You are ready for the second chapter if you know these

  1. You can download base R from One of CRAN’s mirrors
  2. Default base R has 2 windows, the main window and an embedded R console
  3. A console is an interactive platform for data analysis
  4. Parenthesis () signify a function call
  5. On windows clr+L will clear the console
  6. A script is a text editor for writing code. It’s useful for multiple line of code and it’s reproducibility (re-usability) ability
  7. RStudio is an Integrated Development Environment (IDE) which makes coding in R much easy. It differs from base R in the sense that it is only functional when base R is installed, base R is it’s foundation
  8. False, the best way to download RStudio is from RStudios website
  9. Default RStudio has four panes each having multiple tabs
  10. Understanding of terms
    1. A mirror a copy of an original used to reduce network overload to the main server
    2. A workspace or global environment is a temporary storage environment
    3. R session begin when you start R and ends when you close the program
    4. A working directory is a folder in the computer with documents used or saved during an R session
    5. A search path is a sequence of location R goes through to locate an object. It begins from the workspace and ends at the empty environment
    6. An error occurs when R cannot locate an object. Execution of the command is halted and no results are given only the error message; R simply cannot execute the function
    7. Warning is issued to document potential problems which are numerous like using the wrong statistical method say chi-square for expected values less than five or invalid input say 1.L instead of 1L for integers. These messages are not fatal and R will execute the command but issue the warning message detailing problem in execution
    8. Messages are used to give more information on how an execution was performed, they do not signal a problem. For example, they can be issued to show what method or value was used when if it not included in a call
  11. Packages are collection of functions and data bundled together to enable certain operations like specialized analysis or performance
  12. You can determine installed packages using the installed.packages() function. You can also specify a library installed.packages(lib.loc = .Library)
  13. Packages on the search path can be determined with loadedNamespaces()
  14. A library is a directory containing installed packages. The default library can be accessed with .Library. You can add other libraries with .libPaths()
  15. Packages are installed either through graphical user interface (GUI) or with the function install.packages(). The package name is included between the parenthesis in quotation marks e.g. install.packages(“ggplot2”)
  16. No, installed packages need to be loaded with the function library(), this time the name of the package is not quoted e.g. library(ggplot2)

Something Exra for you to find out on your own (not in notes)
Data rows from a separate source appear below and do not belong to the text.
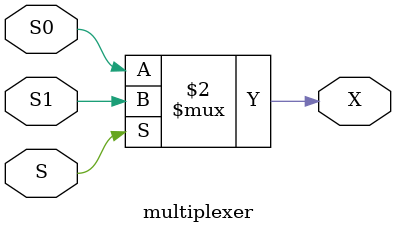
<source format=v>
`timescale 1ns / 1ps
module multiplexer(  
    

   output  X,  // The output line

   input   S1, 
   input   S0,  
   input   S  // Selection bit
	);
   
   assign X = (S == 1'b0) ? S0 : S1;
endmodule

</source>
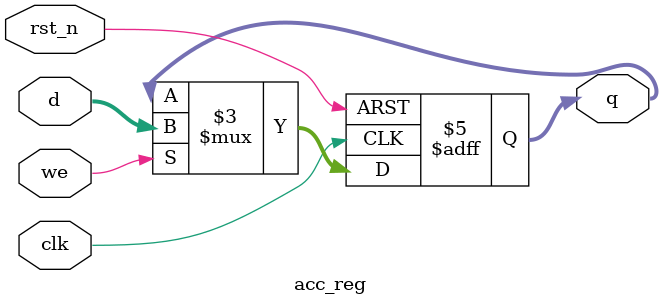
<source format=v>
module acc_reg (
    input  wire clk,
    input  wire rst_n,
    input  wire we,
    input  wire [7:0] d,
    output reg  [7:0] q
);
    always @(posedge clk or negedge rst_n) begin
        if (!rst_n)
            q <= 8'd0;
        else if (we)
            q <= d;
    end
endmodule

</source>
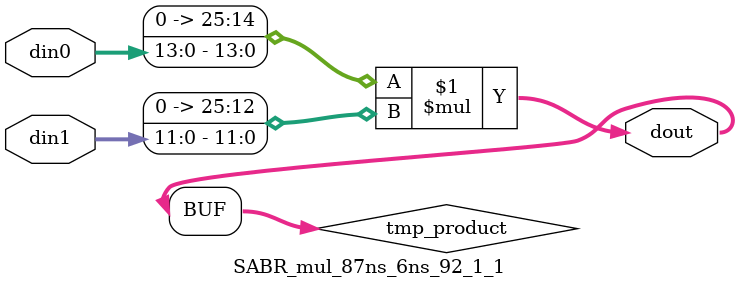
<source format=v>

`timescale 1 ns / 1 ps

 module SABR_mul_87ns_6ns_92_1_1(din0, din1, dout);
parameter ID = 1;
parameter NUM_STAGE = 0;
parameter din0_WIDTH = 14;
parameter din1_WIDTH = 12;
parameter dout_WIDTH = 26;

input [din0_WIDTH - 1 : 0] din0; 
input [din1_WIDTH - 1 : 0] din1; 
output [dout_WIDTH - 1 : 0] dout;

wire signed [dout_WIDTH - 1 : 0] tmp_product;
























assign tmp_product = $signed({1'b0, din0}) * $signed({1'b0, din1});











assign dout = tmp_product;





















endmodule

</source>
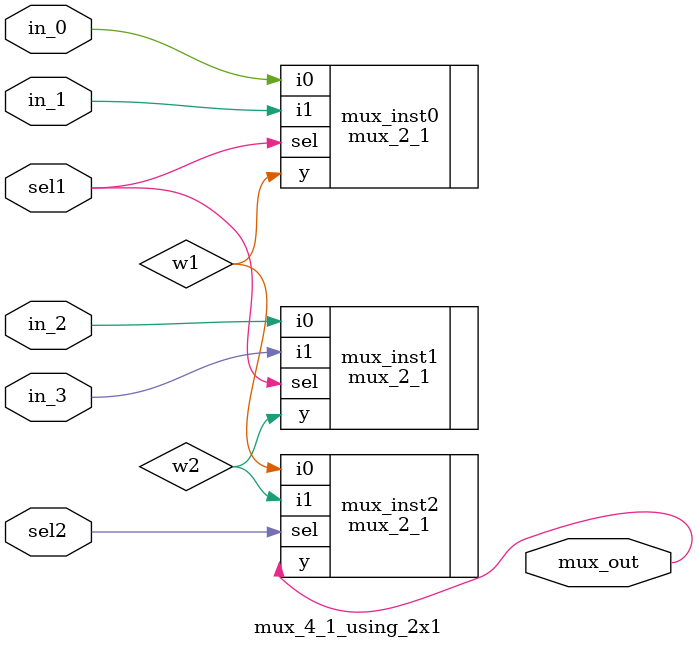
<source format=v>
`timescale 1ns / 1ps

module mux_4_1_using_2x1(mux_out,sel1,sel2,in_0,in_1,in_2,in_3);
    input sel1,sel2,in_0,in_1,in_2,in_3;
    output mux_out;
    wire w1,w2;
      mux_2_1 mux_inst0 (.i0(in_0), .i1(in_1), .sel(sel1), .y(w1));
      mux_2_1 mux_inst1 (.i0(in_2), .i1(in_3), .sel(sel1), .y(w2));
      mux_2_1 mux_inst2 (.i0(w1), .i1(w2), .sel(sel2), .y(mux_out));
endmodule
</source>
  1. What do double quotation marks mean and do they differ from single quotation marks. Also find out when they are used. Tip read ?Qoutes

  1. A text editor is a program used to write plain text for things like program source or configuration code. They differ from your usual word processors as they do not allow formating. Good example is Windows notepad.
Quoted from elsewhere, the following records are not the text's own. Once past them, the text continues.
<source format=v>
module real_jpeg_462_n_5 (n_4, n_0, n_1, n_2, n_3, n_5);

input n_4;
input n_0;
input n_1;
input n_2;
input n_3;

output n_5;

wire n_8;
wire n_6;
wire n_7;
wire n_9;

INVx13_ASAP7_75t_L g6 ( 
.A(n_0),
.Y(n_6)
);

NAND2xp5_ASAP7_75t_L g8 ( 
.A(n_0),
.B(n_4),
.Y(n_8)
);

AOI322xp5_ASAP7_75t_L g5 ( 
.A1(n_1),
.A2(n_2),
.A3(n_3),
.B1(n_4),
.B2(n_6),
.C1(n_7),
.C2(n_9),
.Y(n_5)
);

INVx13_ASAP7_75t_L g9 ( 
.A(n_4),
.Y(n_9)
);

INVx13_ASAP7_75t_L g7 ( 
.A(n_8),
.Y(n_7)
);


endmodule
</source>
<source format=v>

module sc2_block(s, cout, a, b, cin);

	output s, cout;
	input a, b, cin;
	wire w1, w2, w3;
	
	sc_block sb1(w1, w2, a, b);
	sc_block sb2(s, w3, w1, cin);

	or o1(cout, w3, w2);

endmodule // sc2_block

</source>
  2. Vectorisation is an operation carried out on an entire vector. A vector in R as we shall soon learn is an a data object containing zero or more elements. When there are more than one element, they must first be combined together so that they are treated as one object or vector for example c(2, 5, 9, 3).

  3. In very simple terms, an environment in R is a location it searches for objects. This is usually applied in relation to function calls which could have several environments beginning with the function itself followed by the global environment. There is some sort of hierachy to these environments in terms of how objects are searched, these form some sort of tree like structures: We shall discuss this in greater details in our follow-up book (“R - Beyond Essentials”).

  4. Web scraping is a term used to refer to reading and importing web-based data. Web scraping is also known as web harvesting or web data extraction.